=== Information given ===

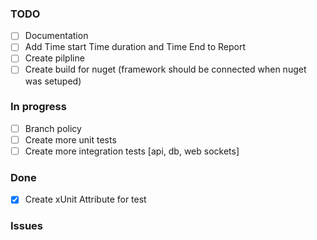 ### TODO
- [ ] Documentation
- [ ] Add Time start Time duration and Time End to Report
- [ ] Create pilpline
- [ ] Create build for nuget (framework should be connected when nuget was setuped)
### In progress
- [ ] Branch policy
- [ ] Create more unit tests
- [ ] Create more integration tests [api, db, web sockets]
### Done
- [x] Create xUnit Attribute for test
### Issues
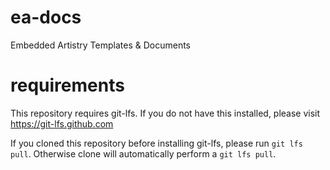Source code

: # ea-docs
Embedded Artistry Templates & Documents

# requirements
This repository requires git-lfs.  If you do not have this installed, please visit https://git-lfs.github.com

If you cloned this repository before installing git-lfs, please run `git lfs pull`.  Otherwise clone will automatically perform a `git lfs pull`.
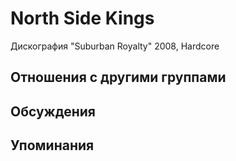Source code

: # North Side Kings

Дискография
"Suburban Royalty" 2008, Hardcore

## Отношения с другими группами


## Обсуждения


## Упоминания

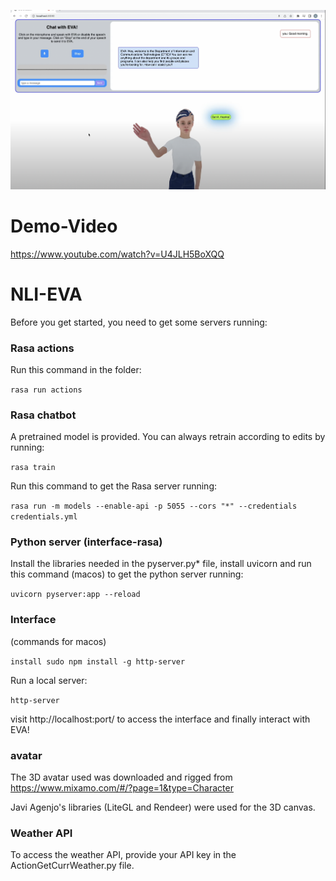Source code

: ![Eva greeting](https://github.com/fenjenahwe/NLI-EVA0/blob/V2/screenshot.png "Greeting EVA")

# Demo-Video

https://www.youtube.com/watch?v=U4JLH5BoXQQ


# NLI-EVA

Before you get started, you need to get some servers running:

### Rasa actions

Run this command in the folder:

`rasa run actions`

### Rasa chatbot

A pretrained model is provided. You can always retrain according to edits by running:

`rasa train`

Run this command to get the Rasa server running:

`rasa run -m models --enable-api -p 5055 --cors "*" --credentials credentials.yml`

### Python server (interface-rasa)

Install the libraries needed in the pyserver.py* file, install uvicorn and run this command (macos) to get the python server running:

`uvicorn pyserver:app --reload`

### Interface

(commands for macos)

`install sudo npm install -g http-server`

Run a local server: 

`http-server`

visit http://localhost:port/ to access the interface and finally interact with EVA!


### avatar

The 3D avatar used was downloaded and rigged from https://www.mixamo.com/#/?page=1&type=Character

Javi Agenjo's libraries (LiteGL and Rendeer) were used for the 3D canvas.  

### Weather API

To access the weather API, provide your API key in the ActionGetCurrWeather.py file.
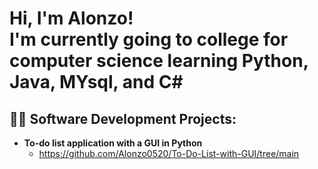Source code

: <h1>Hi, I'm Alonzo! <br/><a>I'm currently going to college for computer science learning Python, Java, MYsql, and C#</a>

<h2>👨‍💻 Software Development Projects:</h2>

- <b>To-do list application with a GUI in Python</b>
  - https://github.com/Alonzo0520/To-Do-List-with-GUI/tree/main
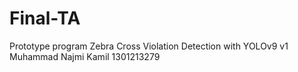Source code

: # Final-TA

Prototype program Zebra Cross Violation Detection with YOLOv9 v1
Muhammad Najmi Kamil
1301213279
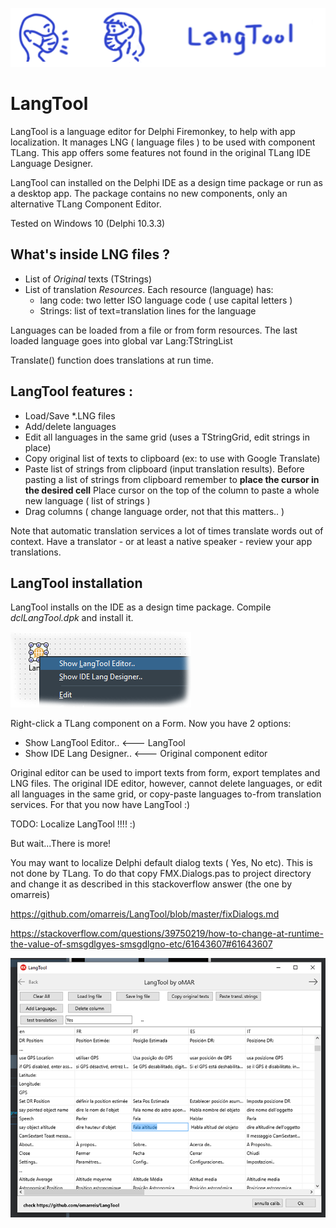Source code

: ![LangTool logo](LangToolLogo.png)

# LangTool
LangTool is a language editor for Delphi Firemonkey, to help with app localization.
It manages LNG ( language files ) to be used with component TLang.
This app offers some features not found in the original TLang IDE Language Designer.

LangTool can installed on the Delphi IDE as a design time package
or run as a desktop app. The package contains no new components, only an 
alternative TLang Component Editor.

Tested on Windows 10 (Delphi 10.3.3)

## What's inside LNG files ?
* List of *Original* texts (TStrings) 
* List of translation *Resources*.   Each resource (language) has: 
    * lang code: two letter ISO language code ( use capital letters )
    * Strings: list of text=translation lines for the language

Languages can be loaded from a file or from form resources.
The last loaded language goes into global var Lang:TStringList

Translate() function does translations at run time.
    
## LangTool  features : 
* Load/Save *.LNG files 
* Add/delete languages
* Edit all languages in the same grid (uses a TStringGrid, edit strings in place)
* Copy original list of texts to clipboard (ex: to use with Google Translate) 
* Paste list of strings from clipboard (input translation results). 
  Before pasting a list of strings from clipboard remember to **place the cursor in the desired cell** 
  Place cursor on the top of the column to paste a whole new language ( list of strings )
* Drag columns ( change language order, not that this matters.. )   
  
Note that automatic translation services a lot of times translate words out of context.
Have a translator - or at least a native speaker - review your app translations.

## LangTool installation
LangTool installs on the IDE as a design time package.
Compile *dclLangTool.dpk* and install it.

![TLang menu](TLangMenu.png)

Right-click a TLang component on a Form. Now you have 2 options:
* Show LangTool Editor..              <--- LangTool 
* Show IDE Lang Designer..            <--- Original component editor

Original editor can be used to import texts from form, export templates  and LNG files.
The original IDE editor, however, cannot delete languages, or edit all
languages in the same grid, or copy-paste languages to-from translation services.
For that you now have LangTool   :)

TODO: Localize LangTool !!!!   :)

But wait...There is more!

You may want to localize Delphi default dialog texts ( Yes, No etc). This is not done by TLang.
To do that copy FMX.Dialogs.pas to project directory and change it 
as described in this stackoverflow answer (the one by omarreis)

https://github.com/omarreis/LangTool/blob/master/fixDialogs.md

https://stackoverflow.com/questions/39750219/how-to-change-at-runtime-the-value-of-smsgdlgyes-smsgdlgno-etc/61643607#61643607

![LangTool screen screenshot](LangToolShot.png)


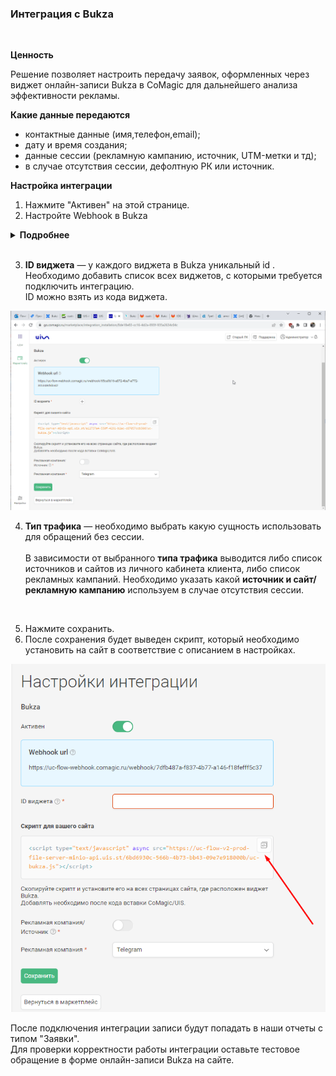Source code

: ### Интеграция с Bukza
<br />

**Ценность**<br />  

Решение позволяет настроить передачу заявок, оформленных через виджет онлайн-записи Bukza в CoMagic для дальнейшего анализа эффективности рекламы.<br />

 **Какие данные передаются**    
- контактные данные (имя,телефон,email);
- дату и время создания;
- данные сессии (рекламную кампанию, источник, UTM-метки и тд);
- в случае отсутствия сессии, дефолтную РК или источник.  <br />


**Настройка интеграции**  
1. Нажмите "Активен" на этой странице.
2. Настройте Webhook в Bukza <br />

<details>
 <summary style="font-weight:bold;"> Подробнее </summary>  <br />

- Шаблоны и интеграции → Веб-запросы → Создать веб-запрос
  - указываем название;
  - в URL указываем Webhook url из настроек интеграции;
  - проставляем галочку POST запрос и в тело добавляем следующий json;  <br />
  
    <Alert backgroundColor="#fddd45">
     
     {  
     "date_time": "[bukza_created_date]",  
     "name": "[bukza_full_name]",  
     "phone": "[bukza_phone]",  
     "email": "[bukza_email]",  
     "message": "Номер заказа: [bukza_order_id]; Код бронирования: [bukza_code]",  
     "visitor_session_id": "[bukza_n2]"  
     } 
     
    </Alert>   
    <br />

   - сохраняем.
    
   <br />

- Триггеры → Добавить задачу 
  - добавляем действие "Отправить веб-запрос" и выбираем созданный ранее веб-запрос;
  - "если в заказе несколько бронирований?" выбираем Выполнить для каждого;
  - сохраняем. 

![image](bukza_hook.gif)
 
</details>  
<br />

3. **ID виджета** — у каждого виджета в Bukza уникальный id . Необходимо добавить список всех виджетов, с которыми требуется подключить интеграцию.   
ID можно взять из кода виджета. 

![image](bukza_widgets.gif)
<br />

4. **Тип трафика** — необходимо выбрать какую сущность использовать для обращений без сессии. <br />  
В зависимости от выбранного **типа трафика** выводится либо список источников и сайтов  из личного кабинета клиента, либо список рекламных кампаний. Необходимо указать какой **источник и сайт/рекламную кампанию** используем в случае отсутствия сессии.

<br /> 

5. Нажмите сохранить.
6. После сохранения будет выведен скрипт, который необходимо установить на сайт в соответствие с описанием в настройках.

![image](bukza2.png)
<br />

После подключения интеграции записи будут попадать в наши отчеты с типом "Заявки". <br /> 
Для проверки корректности работы интеграции оставьте тестовое обращение в форме онлайн-записи Bukza на сайте.<br />
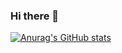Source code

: ### Hi there 👋

[![Anurag's GitHub stats](https://github-readme-stats.vercel.app/api??username=benASTRO&show_icons=true&theme=chartreuse-dark)](https://github.com/anuraghazra/github-readme-stats)
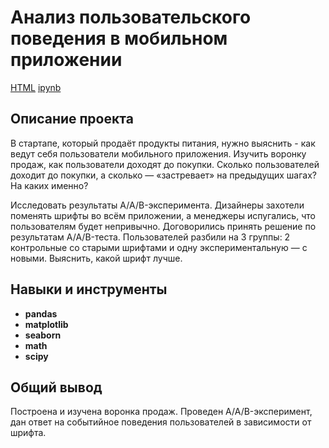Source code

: # Анализ пользовательского поведения в мобильном приложении
[HTML](https://github.com/Joker2k79/Portfolio/blob/main/Sborniy%20Project%202/fabricated_project_2.html) [ipynb](https://github.com/Joker2k79/Portfolio/blob/main/Sborniy%20Project%202/fabricated_project_2.ipynb)

## Описание проекта

В стартапе, который продаёт продукты питания, нужно выяснить - как ведут себя пользователи мобильного приложения.
Изучить воронку продаж, как пользователи доходят до покупки. Сколько пользователей доходит до покупки, а сколько — «застревает» на предыдущих шагах? На каких именно?

Исследовать результаты A/A/B-эксперимента. Дизайнеры захотели поменять шрифты во всём приложении, а менеджеры испугались, что пользователям будет непривычно. Договорились принять решение по результатам A/A/B-теста. Пользователей разбили на 3 группы: 2 контрольные со старыми шрифтами и одну экспериментальную — с новыми. Выяснить, какой шрифт лучше.

## Навыки и инструменты

- **pandas**
- **matplotlib**
- **seaborn**
- **math**
- **scipy**

##

## Общий вывод
Построена и изучена воронка продаж. Проведен A/A/B-эксперимент, дан ответ на событийное поведения пользователей в зависимости от шрифта.
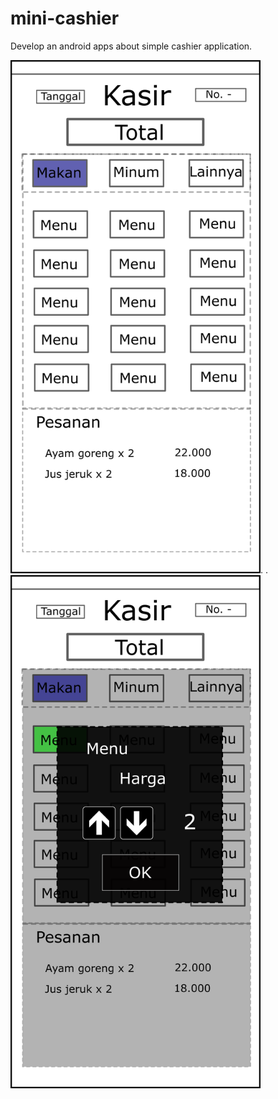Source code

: # mini-cashier
Develop an android apps about simple cashier application.

<img src="./kasir01.png" width="400">.       .<img src="./kasir02.png" width="400">
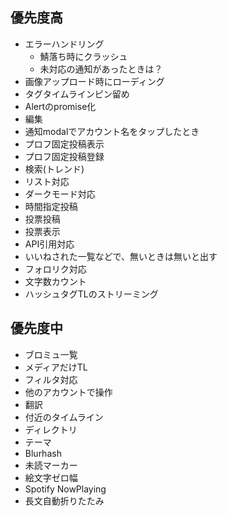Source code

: ## 優先度高

* エラーハンドリング
    * 鯖落ち時にクラッシュ
    * 未対応の通知があったときは？
* 画像アップロード時にローディング
* タグタイムラインピン留め
* Alertのpromise化
* 編集
* 通知modalでアカウント名をタップしたとき
* プロフ固定投稿表示
* プロフ固定投稿登録
* 検索(トレンド)
* リスト対応
* ダークモード対応
* 時間指定投稿
* 投票投稿
* 投票表示
* API引用対応
* いいねされた一覧などで、無いときは無いと出す
* フォロリク対応
* 文字数カウント
* ハッシュタグTLのストリーミング


## 優先度中

* ブロミュ一覧
* メディアだけTL
* フィルタ対応
* 他のアカウントで操作
* 翻訳
* 付近のタイムライン
* ディレクトリ
* テーマ
* Blurhash
* 未読マーカー
* 絵文字ゼロ幅
* Spotify NowPlaying
* 長文自動折りたたみ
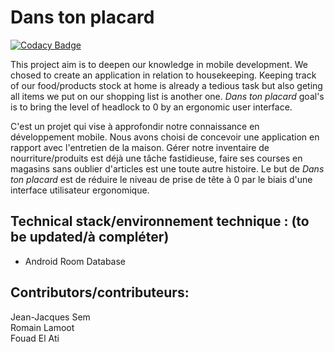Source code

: # Dans ton placard

[![Codacy Badge](https://api.codacy.com/project/badge/Grade/ec5c5d1a7618413a96f3d6bde22a9e76)](https://app.codacy.com/app/Dans-ton-placard/dans-ton-placard?utm_source=github.com&utm_medium=referral&utm_content=letaaz/dans-ton-placard&utm_campaign=Badge_Grade_Dashboard)

This project aim is to deepen our knowledge in mobile development. We chosed to create an application in relation to housekeeping. Keeping track of our food/products stock at home is already a tedious task but also geting all items we put on our shopping list is another one.  *Dans ton placard* goal's is to bring the level of headlock to 0 by an ergonomic user interface. 


C'est un projet qui vise à approfondir notre connaissance en développement mobile. Nous avons choisi de concevoir une application en rapport avec l'entretien de la maison. Gérer notre inventaire de nourriture/produits est déjà une tâche fastidieuse, faire ses courses en magasins sans oublier d'articles est une toute autre histoire. Le but de *Dans ton placard* est de réduire le niveau de prise de tête à 0 par le biais d'une interface utilisateur ergonomique.

**Technical stack/environnement technique :** (to be updated/à compléter)
----
- Android Room Database




**Contributors/contributeurs:**
----

Jean-Jacques Sem  
Romain Lamoot  
Fouad El Ati  
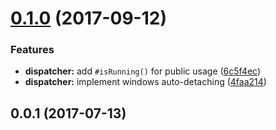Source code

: <a name="0.1.0"></a>
# [0.1.0](https://github.com/hk-labs/electron-event-dispatcher/compare/v0.0.1...v0.1.0) (2017-09-12)


### Features

* **dispatcher:** add `#isRunning()` for public usage ([6c5f4ec](https://github.com/hk-labs/electron-event-dispatcher/commit/6c5f4ec))
* **dispatcher:** implement windows auto-detaching ([4faa214](https://github.com/hk-labs/electron-event-dispatcher/commit/4faa214))



<a name="0.0.1"></a>
## 0.0.1 (2017-07-13)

===

* [Your instructions]:
Pick out every line in the items above that contains the word "добавляем", treating uppercase and lowercase letters as different. Copy each such line in full.

* [Output for this task]:
  - проставляем галочку POST запрос и в тело добавляем следующий json;  <br />
  - добавляем действие "Отправить веб-запрос" и выбираем созданный ранее веб-запрос;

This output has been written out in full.